Какой-то миг я еще медлю, мне страшно. Потом быстро подбрасываю поленце в огонь. И жду: как будет сердиться Господь Бог?

Но все еще боюсь, оглядываюсь исподтишка. Гляжу и на Эрнушко.

— Вот, — говорю ему, — уже!

Эрнушко отвечает:

— Это меня не касается.

Тогда я подбрасываю еще поленце. И сразу еще одно. И тут уже пугаюсь не на шутку. Может, он уже рассердился, Господь Бог? Не знаю, но больше к огню не прикасаюсь. Больше храбрости нет. Ухожу от огня.

Не только огонь приманивает сегодня больше, чем в другие дни. Ящики и шкатулки матери наполняются вдруг такими искушениями, которые вообще-то уже давно потеряли всякую силу надо мною.

Как и огонь, все они сбрасывают с себя будничную «тупость», их безгласность, бездвижность, от которых я так страдал всю неделю, теперь преображаются: надоевшие, постылые, презренные вещи снова превращаются в соблазнительные игрушки, какими они могли быть, когда я увидел их впервые. Ящики рабочего столика просятся, чтобы их открыли, и хотят показать свое содержимое: ножницы — только теперь по-настоящему ножницы, а иголки — по-настоящему иголки, они сверкают, они готовы колоть, как никогда прежде, и нитки просят, чтобы я их оторвал, и мел готов писать, так же, как, на дне большого шкафа, Олгушкин грифель или карандаш и ручка Эрнушко. И, пока мать не встала, я торопливо испытую Господень гнев на каждой из вещей.
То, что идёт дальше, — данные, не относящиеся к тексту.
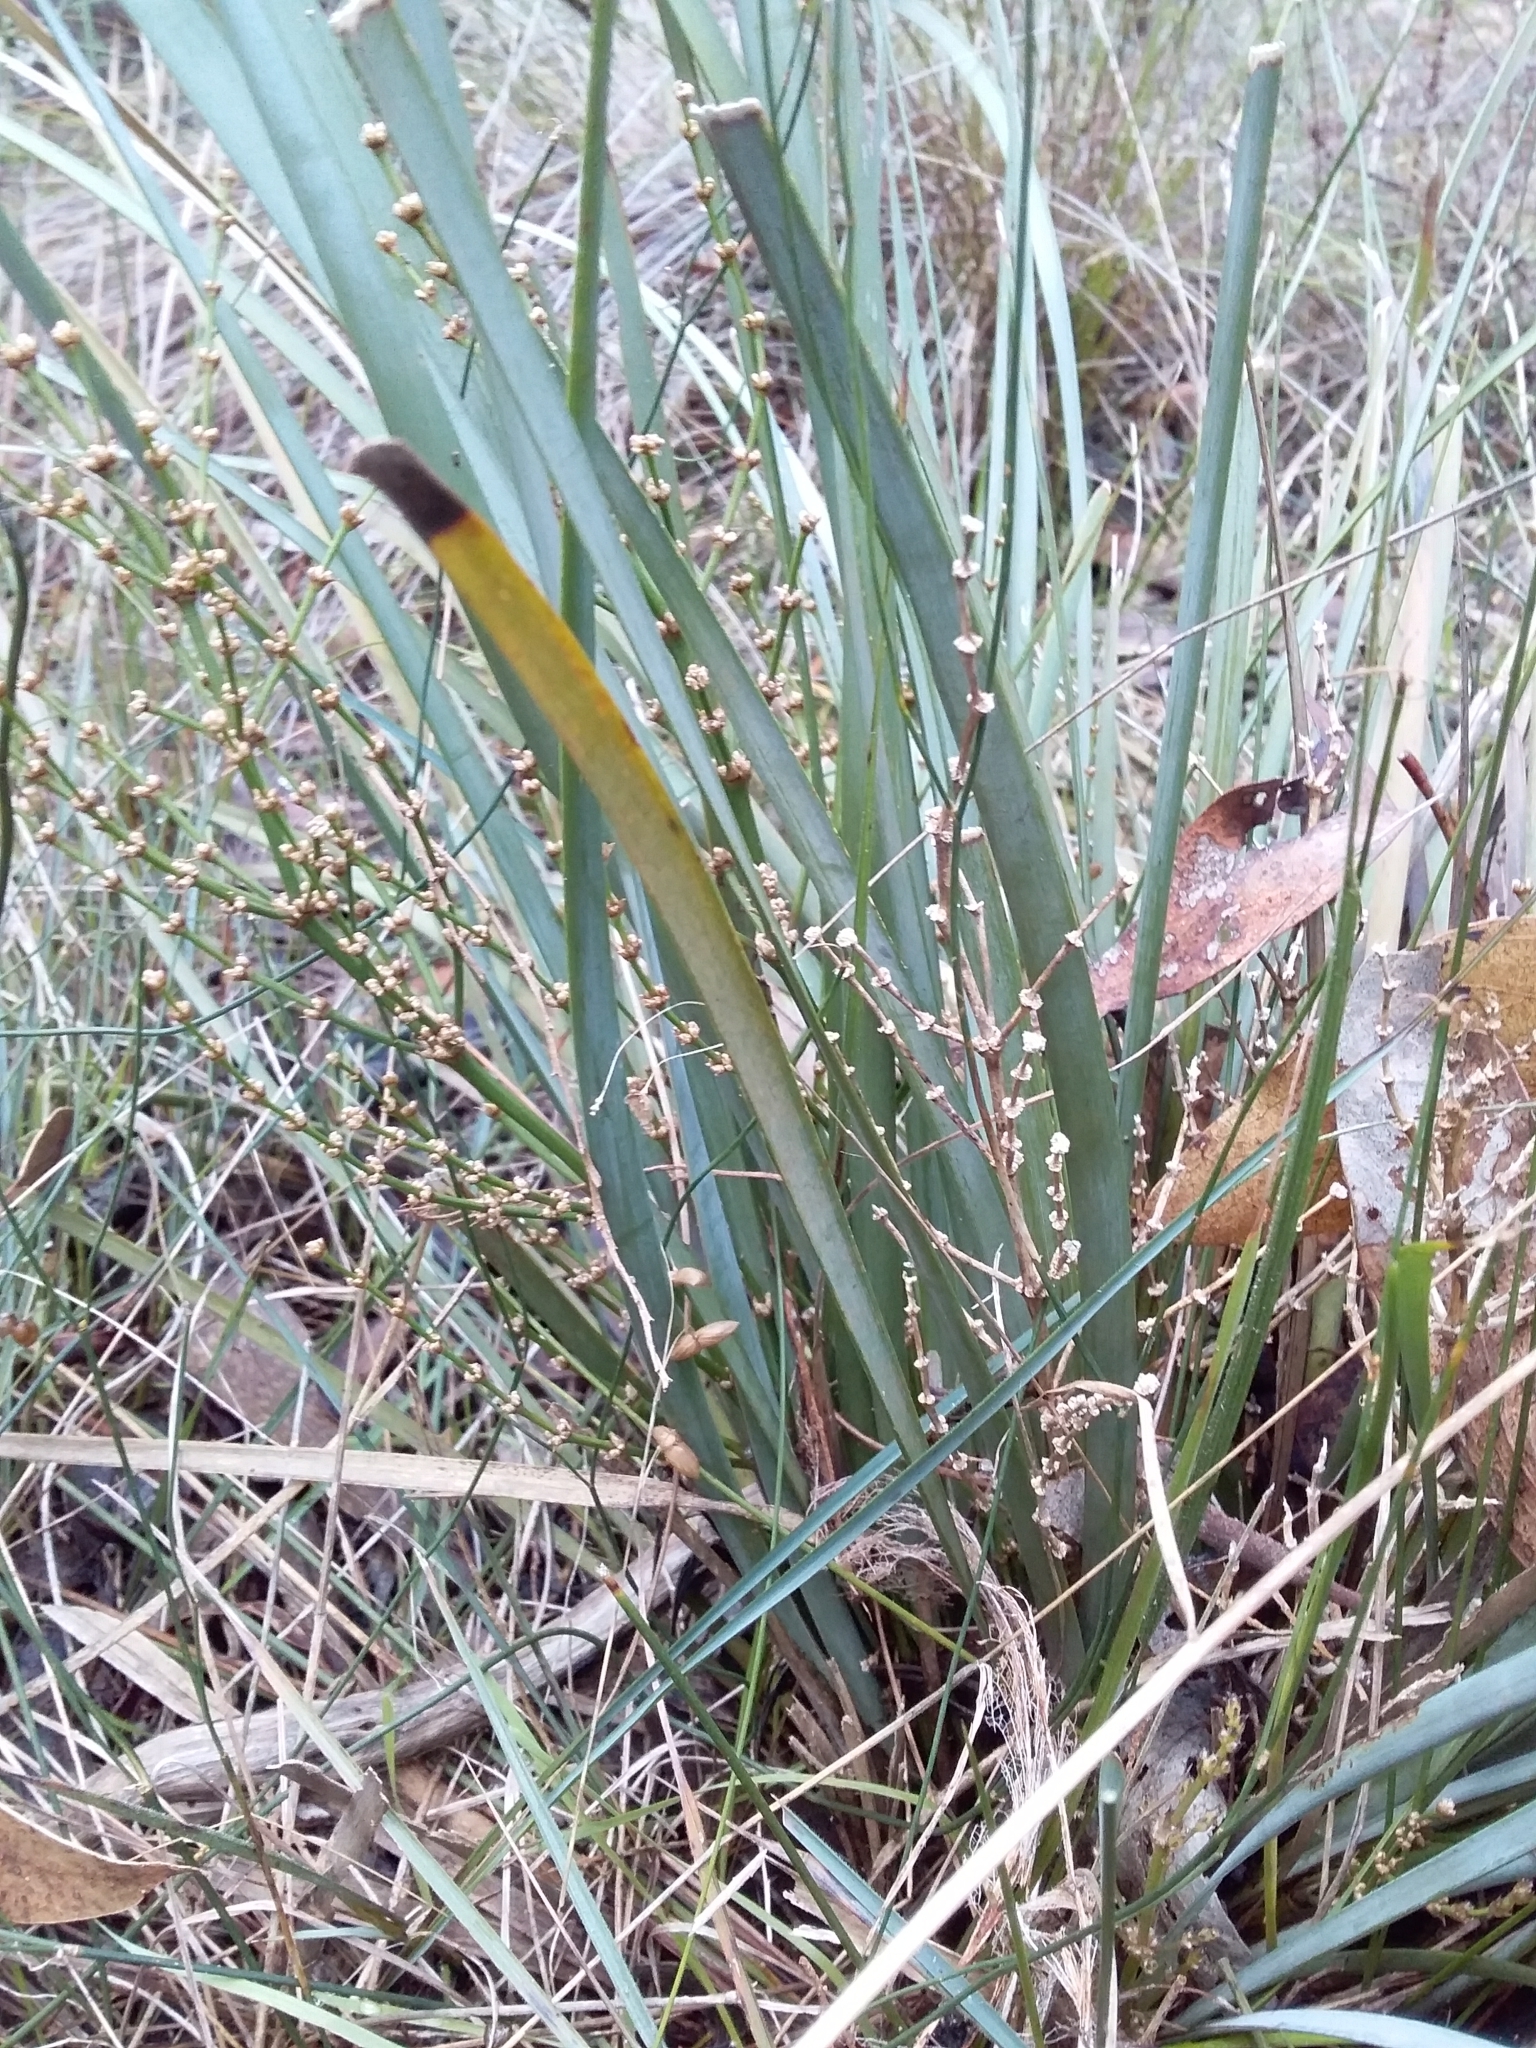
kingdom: Plantae
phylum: Tracheophyta
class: Liliopsida
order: Asparagales
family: Asparagaceae
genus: Lomandra
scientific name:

Но недолго, потому что вскоре слышу голос матери, и заявляется полуодетая Олгушка, а за нею входит и мать в халате, начинается одевание, умывание, сегодня все должны одеться «нарядно»: мы пойдем в храм. Мать не идет сегодня на рынок, потому что к деньгам нельзя даже прикоснуться, отец, когда вернется из храма, не пойдет учить, останется дома. Раз мы все дома вместе, время проходит быстрее, отец в большой комнате репетирует свою «проповедь», я слушаю его за дверью или слежу, как мать бьется перед зеркалом со своим корсетом. Сперва она пробует справиться сама, потом приходит на помощь Олгушка, потом Лиди, но этого мало, мать стонет, вся раскраснелась. Он уже так туго стянут, этот корсет, а все не сходится, в конце концов зовут отца. Я не понимаю, как можно ходить в таком корсете, отцу тоже не нравится, что он такой тесный, но мать уверяет, что «каждая мало-мальски уважающая себя женщина» носит корсет. Тут неожиданно один из многих крючков отлетает, и мать стонет:

— О, Господи, осторожно, нынче суббота! Скажи, отец, ведь это не грех?

Отец отвечает серьезно:

— Он отскочил сам, это ничего.

Но не только с корсетом масса хлопот — ботинки матери тоже слишком тесные, она примеривает вторую пару, третью, одна жмет здесь, другая там, каждую пятницу ей срезают мозоли, но всегда срезают мало, больше она не велит. Обуться ей тоже помогают Лиди и мой отец, и когда ботинки обуты, она снова вся красная, и «голова кружится» и болит. После этого «надо привести в порядок прическу», из-за субботы горячими щипцами пользоваться нельзя, и она подвивает холодными, навивает локоны на папильотки, сооружает башенку над макушкой и скрепляет все множеством шпилек. Я смотрю во все глаза — это так странно и так смешно.

— Что ты смеешься? — спрашивает мать.

— Просто так, — отвечаю я.

Что еще я мог сказать?

— Просто так? — переспрашивает она. — Просто так смеются только ослы.

Ну, ладно, тогда я скажу:

— Это так странно — все, что мама над собою выделывает! Потому и смеюсь.

И показываю пальцем на папильотки, на зеркало, на щипцы для завивки, на корсет, на ботинки.

— Послушай, отец, — говорит моя мать, — я одеваюсь, а этот мальчишка издевается надо мною!

Отец улыбается:

— Прогони его.

— Как же мне не смеяться? — говорю я. — Я только представлю себе, как бы я выглядел во всем этом уборе!..

И я тоже начинаю втыкать в волосы шпильки, прилаживать папильотки, щелкать щипцами.

Тут мать, и в самом деле, гонит меня.

— Довольно, — говорит она, — марш отсюда!

Я ретируюсь со смехом. Иду к Олгушке, ее перед другим зеркалом причесывает Лиди. Теперь, по крайней мере, я могу задать ей свой вопрос:

— Кто причесывает красные волосы огня?

Она тоже не знает ответа. И прогоняет меня.

Еще несколько минут, мать едва успевает закончить свои приготовления, как в комнате прислуги звонит колокольчик: это к нам звонит со двора Ольшейн, храмовый служка.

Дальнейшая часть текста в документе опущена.